(Sección del documento)

▼▼▼

No quisiera meterme en cosas que nos superan a todos y sobre todo a mí mismo. Pero me pregunto si este gran encuentro, desarrollado en el orden y la tranquilidad, no ha sido en realidad una rebelión o por lo menos una protesta, una protesta contra un mundo dominado por el ansia de lo nuevo, que por la noche ha hecho ya viejo todo lo que ha inventado por la mañana.
Esto es lo que me sugiere el espectáculo de estos cientos de miles de jóvenes que han peregrinado a Roma desde todo el mundo, que han asistido a los numerosos actos habiéndose informado en todo momento por medio de Internet -dispense el lector si digo un disparate, porque no tengo ni idea de lo que es Internet- y que se han arrodillado ante un Papa anciano que cree en los milagros y en las apariciones de Fátima”.

▲▲▲

(Qué hacer)
1) En el fragmento sobre los jóvenes peregrinos en Roma, ¿ante quién se arrodillaron los jóvenes?
2) Extrae del fragmento sobre los jóvenes peregrinos en Roma el pasaje comprendido entre "No quisiera meterme" y "por la mañana.", ambos incluidos, sin cambiar nada.
3) Prolonga el fragmento sobre los jóvenes peregrinos en Roma a partir de su última oración.
Los registros son material aparte, independiente del fragmento.

[Registros de un conjunto de datos]

▼▼▼

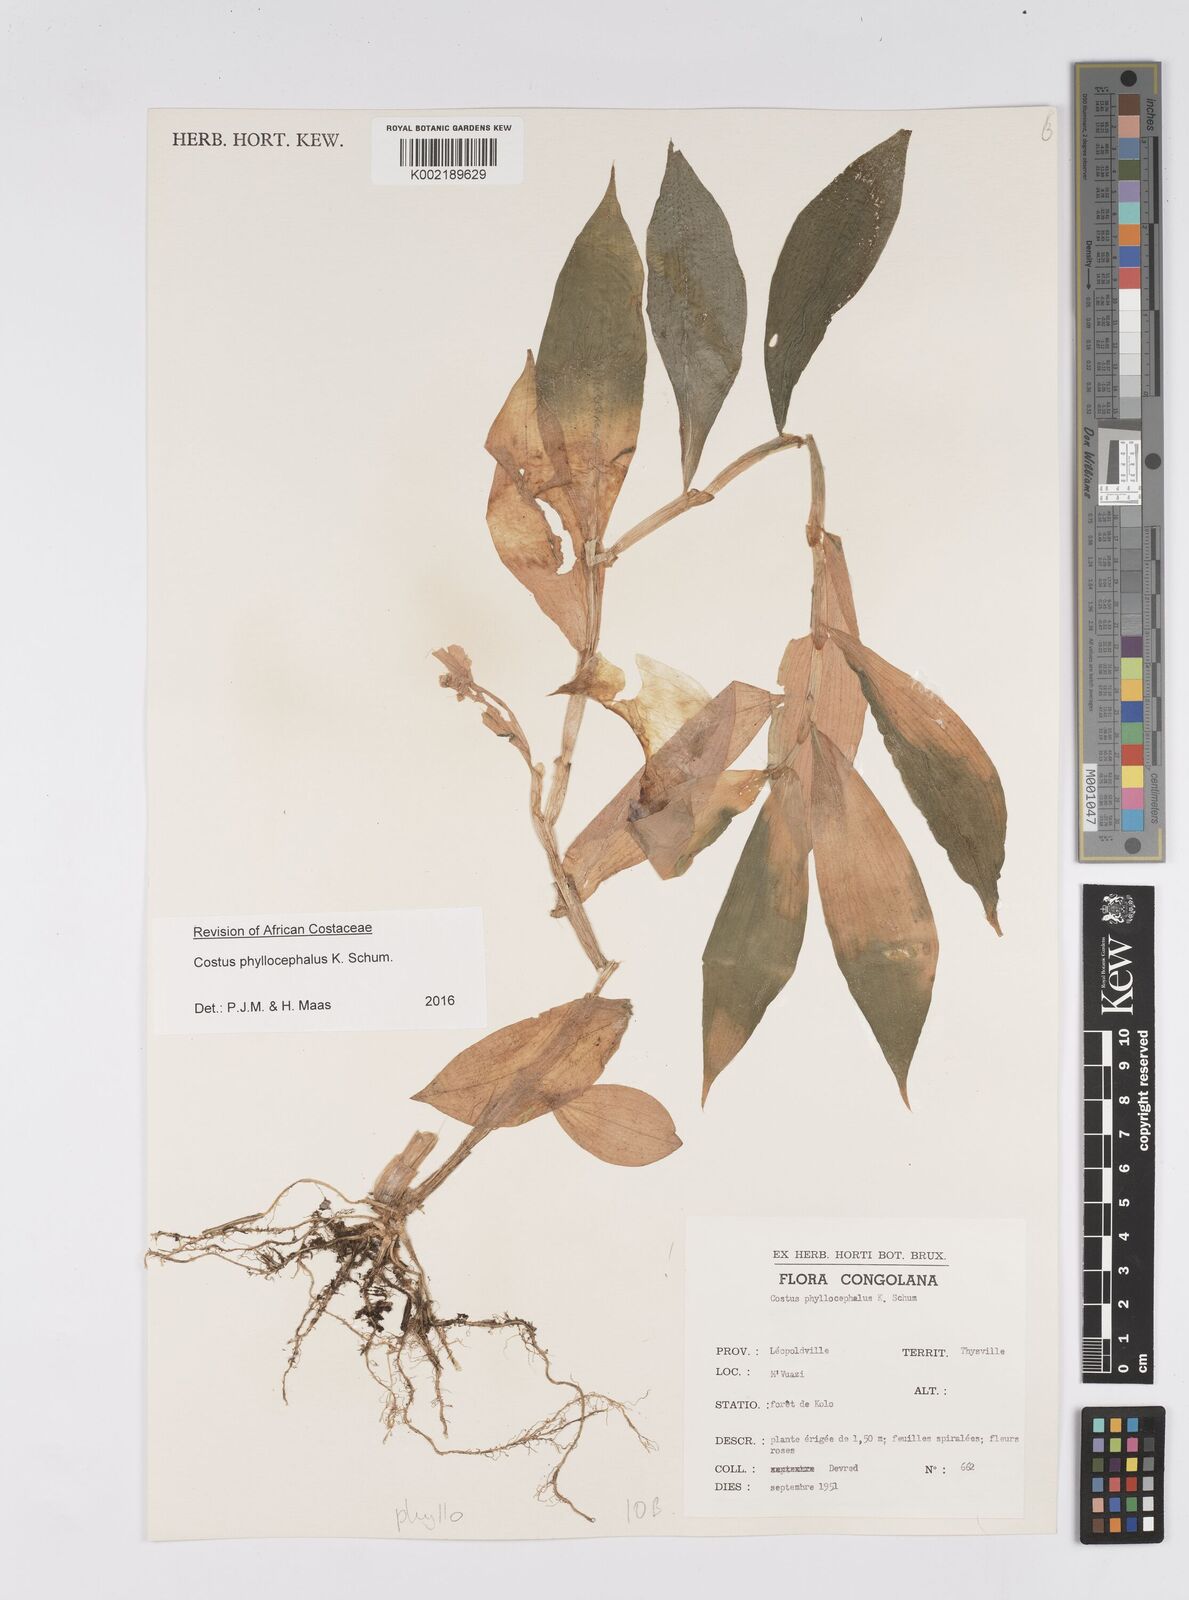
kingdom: Plantae
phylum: Tracheophyta
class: Liliopsida
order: Zingiberales
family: Costaceae
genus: Costus
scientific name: Costus phyllocephalus
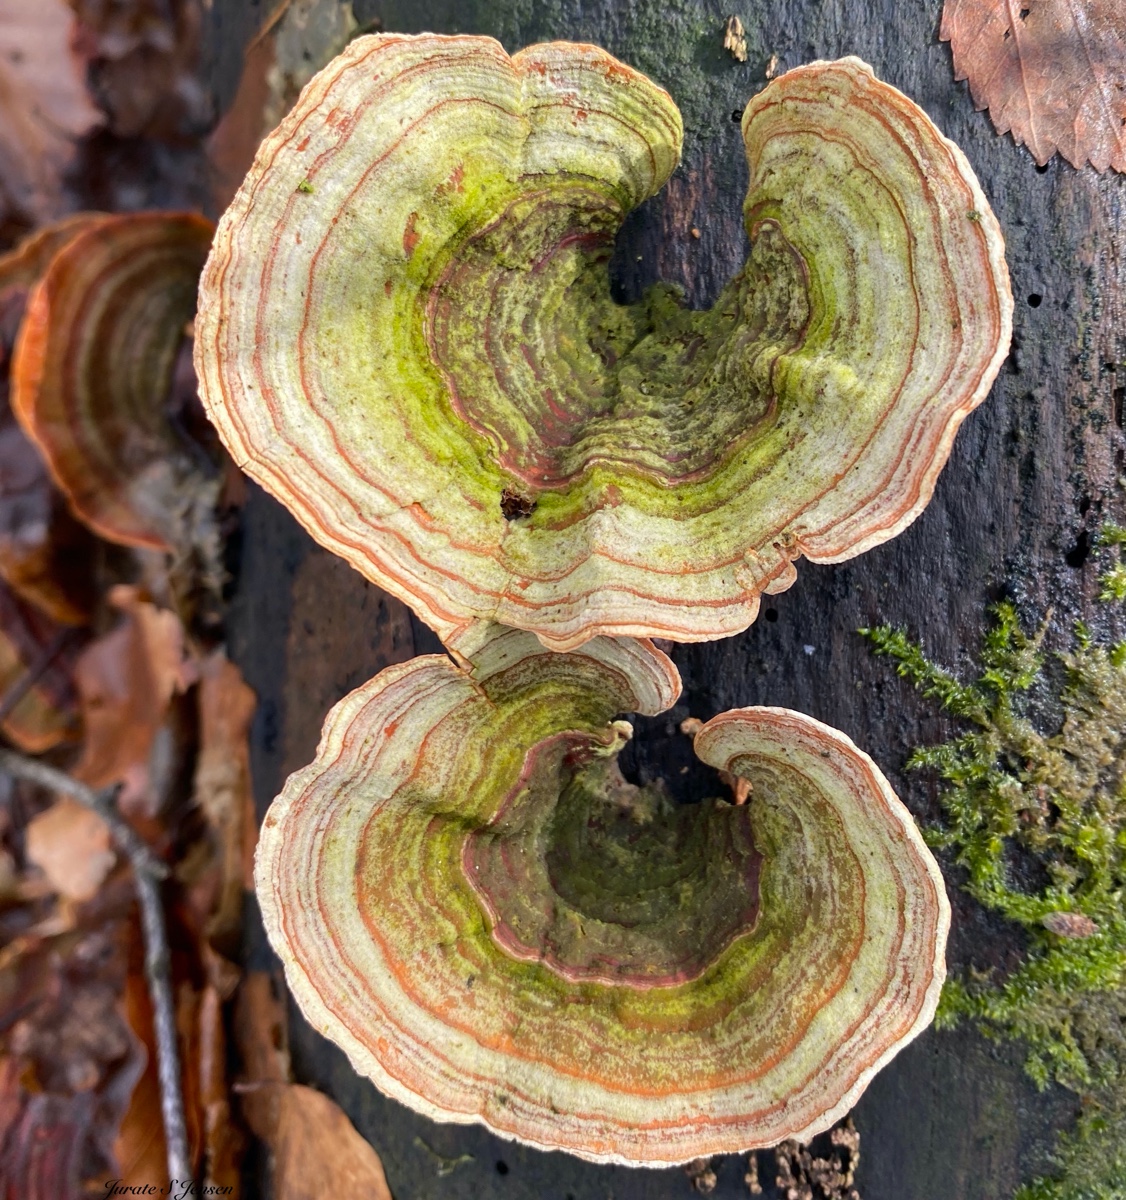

▲▲▲

(Resultados)
1) Ante un Papa anciano que cree en los milagros y en las apariciones de Fátima.

2)
No quisiera meterme en cosas que nos superan a todos y sobre todo a mí mismo. Pero me pregunto si este gran encuentro, desarrollado en el orden y la tranquilidad, no ha sido en realidad una rebelión o por lo menos una protesta, una protesta contra un mundo dominado por el ansia de lo nuevo, que por la noche ha hecho ya viejo todo lo que ha inventado por la mañana.

3)
Quizá sobran las palabras. Estos días es mejor contemplar las imágenes que la prensa escrita y las televisiones nos prorcionan. Estamos viendo muchas caras jóvenes. Hasta Al-Yazyra se vuelca en programas especiales. La juventud no parece tener fronteras y la personalidad humana y espiritual de Juan Pablo II permite que conecten con él personas muy distantes y muy distintas. No dudo que alguien pueda tener la feliz idea de un libro con testimonios auténticos y genuinos de gente joven. Porque los grandes amigos merecen ser recordados. Dice la sevillana que algo se muere en el alma cuando un amigo se va: Depende. Porque hay amigos cuya marcha enriquece y, de hecho, cambian la letra de la canción dejándola más o menos así: algo renace en el alma cuando un amigo se va. Tiempo al tiempo. Los jóvenes del Papa lo intuyen de alguna manera. Y no me parece arriesgado decir que lo verán hecho realidad.